The Difference Between Strength and Courage
It takes strength to be firm,
It takes courage to be gentle.
It takes strength to stand guard,
It takes courage to let down your guard.
It takes strength to conquer,
It takes courage to surrender.
It takes strength to be certain,
It takes courage to have doubt.
It takes strength to fit in,
It takes courage to stand out.
It takes strength to feel a friend’s pain,
It takes courage to feel your own pain.
It takes strength to hide your own pains,
It takes courage to show them.
It takes strength to endure abuse,
It takes courage to stop it.
It takes strength to stand alone,
It takes courage to lean on another.
It takes strength to love,
It takes courage to be loved.
It takes strength to survive,
It takes courage to live.
As most of you that have been reading my blog know, this is the first month in many that I’ve been doing NOTHING to actively try to get pregnant this month. These last few weeks have been a painstaking crawl and a fast-paced blur all at once. How is that even possible? I have been doing many things to keep myself distracted – but if you asked me what, I couldn’t tell you.
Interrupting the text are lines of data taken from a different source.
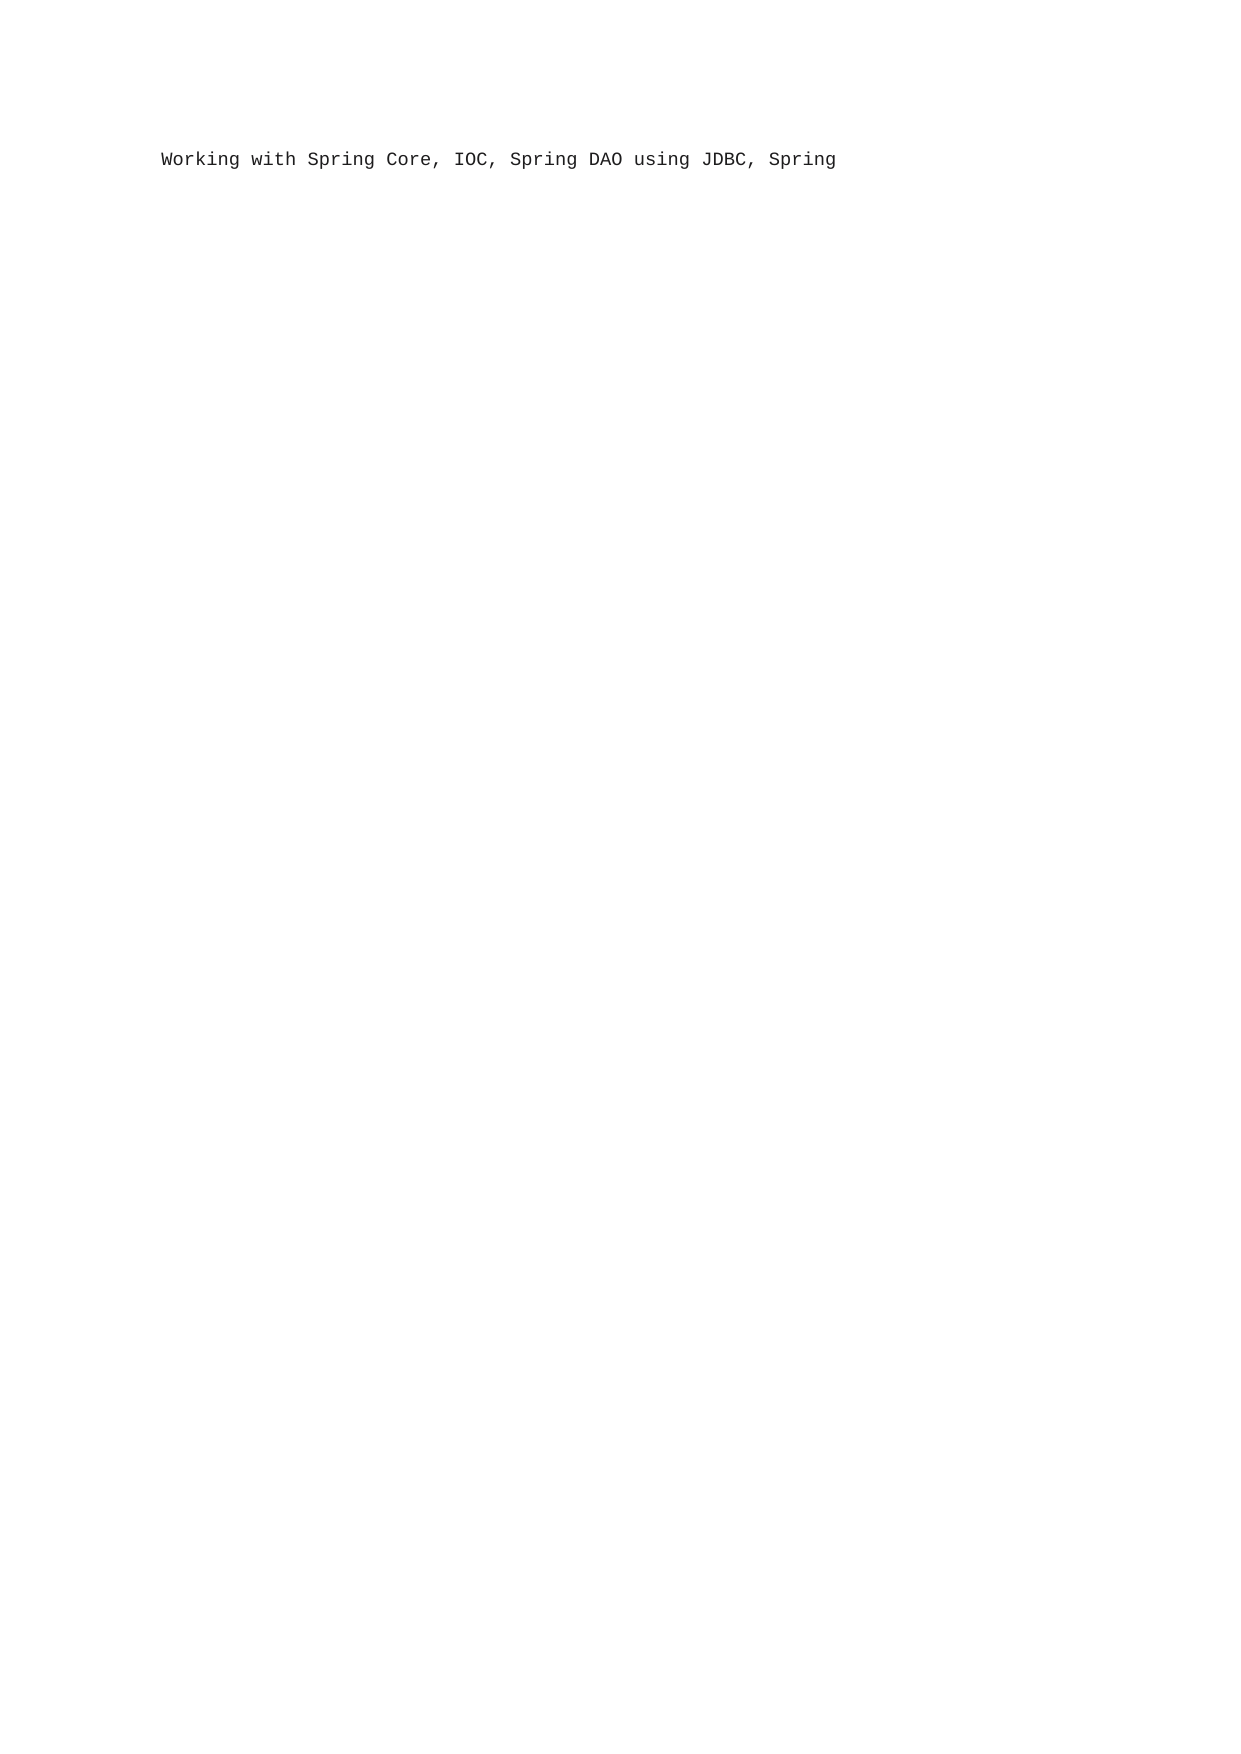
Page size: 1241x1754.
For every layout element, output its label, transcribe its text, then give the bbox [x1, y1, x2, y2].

text Working with Spring Core, IOC, Spring DAO using JDBC, Spring [150, 150, 1090, 171]
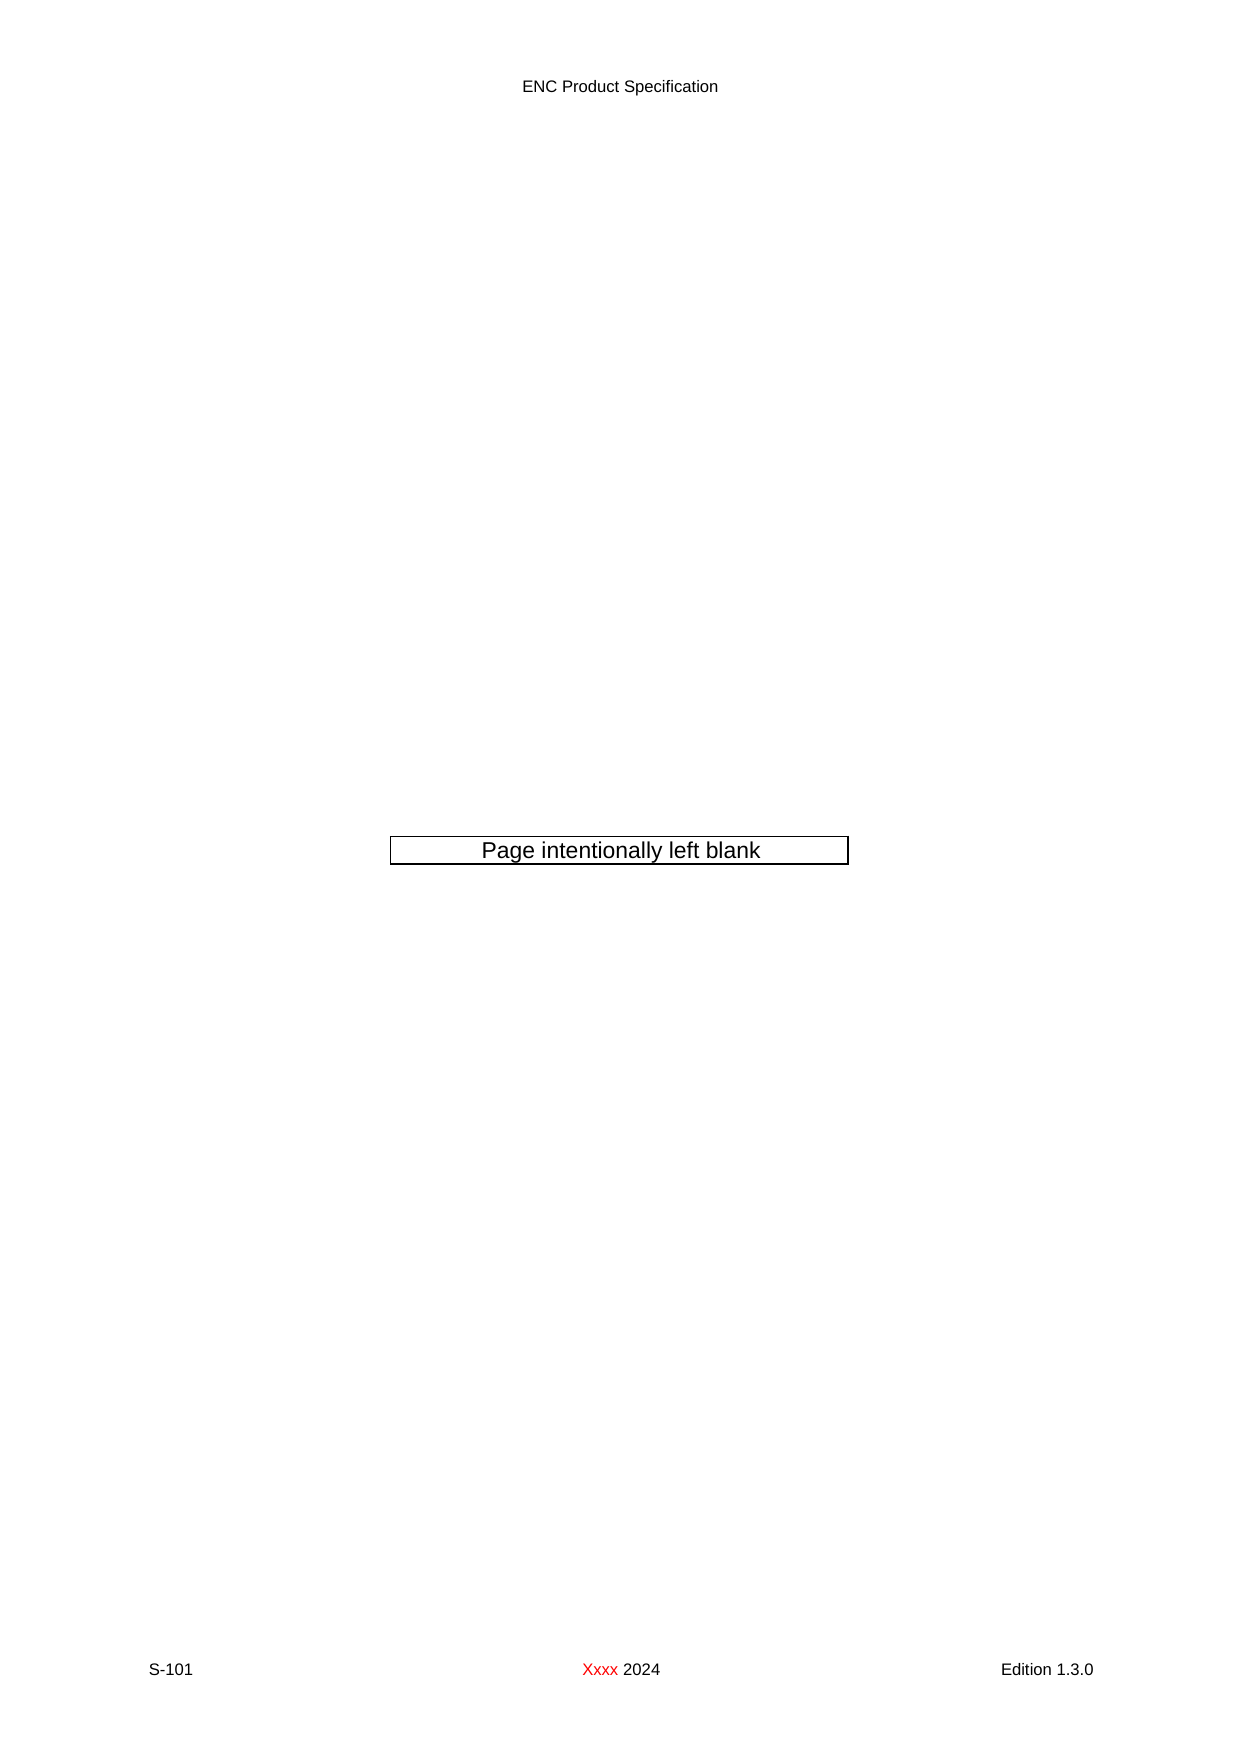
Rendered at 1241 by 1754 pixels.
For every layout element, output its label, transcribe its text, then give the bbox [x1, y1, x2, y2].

text Page intentionally left blank [391, 837, 847, 863]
I did look into some adoption agencies and my husband and I have our first consultation with an agent next Wednesday. Moment of truth? I’m NERVOUS. You don’t have to go through an interview process to get pregnant (even though some women SHOULD!). It rakes me over the coals to think that someone who we don’t know has to “study” our home like it’s a math test and then give us a pass or fail. But it’s exciting, too! They are sending a packet in the mail with a DVD to kind of let us know what to expect through the process and it will be very interesting to watch! The woman I spoke to today suggested that we start a list of questions to ask the agent – WAYYY ahead of ya, sister!
I follow Resolve on my Facebook page and they post random questions throughout the day. Those questions often make me think! Today they asked “What have you learned about yourself during your infertility journey?” I’ve learned that while it’s hard for me to be disappointed each month, that it’s just as much if not more disappointing for my husband. He feels his pain and watches me feel mine also. I’ve learned I’m stronger & weaker than I thought I was… All at the same moment sometimes. I’ve also learned that all the years I prayed for my future husband, that God gave those blessings to the right man, and shared those blessings with me when He sent my husband to me. I’ve also learned that even the SMALLEST things can tick me off! But the FASTEST way is to hear a pregnant woman complaining about being pregnant!
The other morning, I woke up late for work. I had to stop and get gas and the gas attendant was standing there talking to some random person about how she was “soooo sick” because of her pregnancy and then continued to talk about how IF she came back to work after she had the baby, how on EARTH was she going to get a 2-year-old AND and infant ready at 5 am, but her husband made $700 a week “under the table” so she could still apply for food stamps. As I stood there, FORCED to listen to this woman complain about the gift she had, it became VERY hard for me to keep my mouth shut. But I did – mostly. I only made a few comments. And only maybe loud enough for her to hear. Whoops. And then today… someone who I used to work with that KNOWS about the struggle that we’ve been having to get pregnant (because I’ve TOLD him) comes into my store and proceeds to yell down the aisle, “Hey Dacina! (while mimicking a round belly) Are you pregnant yet?!” Oh. Em. Gee. Infertility Etiquette 101: If a woman is struggling with infertility, LET HER TELL YOU WHEN SHE IS PREGNANT!! Asking only reminds us that we aren’t! *sigh*
I have a devotional delivered to my email every day from Proverbs 31 Ministries. Some days I can’t get through them without crying. The other day, the title was “Should I Quit?” by Lysa TerKeurst. One line in there screamed at me. It was “Where our strength ends is the exact point where His will begins.” Whoa. You mean when I think I’m at the end, He may not be done? You mean when I’m lying in a ball sobbing, He hears me? You mean when my heart feels so broken that I don’t know if it will ever mend again, He has a plan? Let that sink in for a minute. I had to. I hear it more than I expected to and certainly more than I feel it – “You’re so strong!” I always think to myself – “You wouldn’t think I’m so strong if you saw the meltdowns!
I want to have strength & courage. I want to conquer & surrender. I want to be certain & have doubt. I want to survive & live. Some days I think I’m doing both. Others, I know I can only manage one. And that’s ok.